Distribution of 38 ATM sequence variants in lymphoma samples. Vertical lines show the boundaries of the 62 coding exons within the ATM transcript. The spacing between these lines is proportional to the size of each exon. Black, gray, and white circles above each exon indicate the presence of deleterious mutations, unclassified missense changes, and polymorphisms, respectively. The location of the PI3-kinase homology domain is listed under the appropriate exons.

Figure 2

Frequency of deleterious and missense ATM mutations in 124 lymphomas. The number of cases investigated is listed below each subtype.

Figure 3

Detection of mutations in a MCL sample by using the two-color loss of signal assay.
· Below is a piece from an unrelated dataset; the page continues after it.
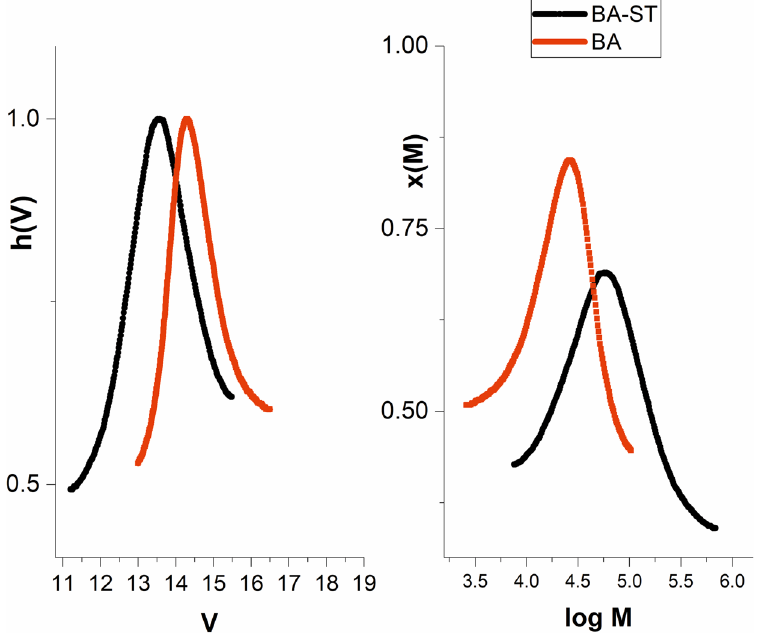
Figure 5. GPC traces for block poly(n butyl acrylate-block-styrene) synthesized using CuNPs/SiO 2 catalyst.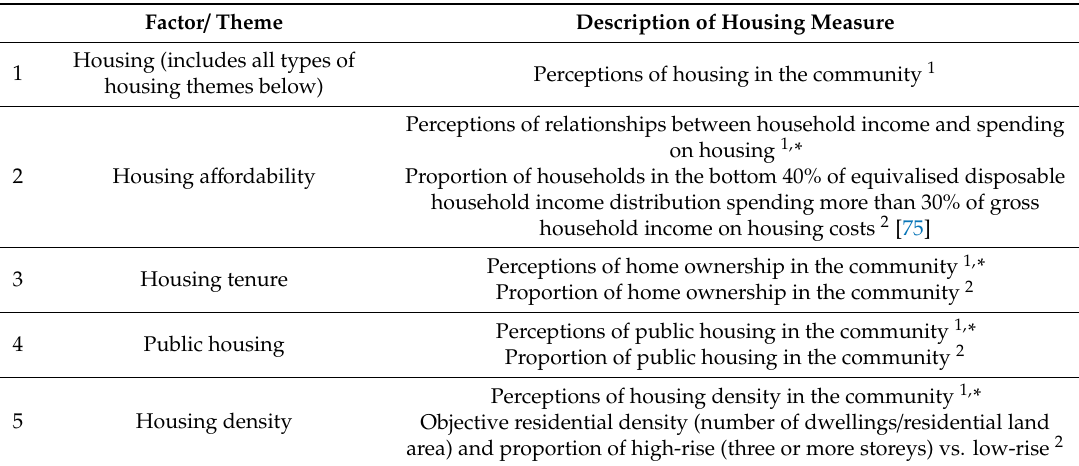
Table 1. Housing measures of interest in the Kids in Communities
Fluorescein-labeled wild-type reference and biotinylated test MCL sample N targets were cohybridized to the ATM microarray. To correct for reproducible differences in the hybridization efficiencies of reference and test targets, the ratio of reference-to-test target signal at each wild-type PM probe was normalized against ratios derived from 10 separate chip cohybridization experiments. Averaged sense and antisense strand ratios are plotted on the y axis against the nucleotide position of the corresponding PM probe on the x axis. The identity of each exon is listed between the vertical lines depicting their boundaries in the ATM transcript. Peaks at the mutated 6227 T/G, 8663 T/C, and 9023 G/A positions (giving rise to I2076S, I2888T, and R3008H missense changes, respectively) are labeled.

Figure 4

Overall survival by ATM mutational status. The median overall survival of mutant ATM cases (solid line) of 53.3 mo was not significantly different from the median survival of 25.1 mo in the wild-type ATM cases (dashed line).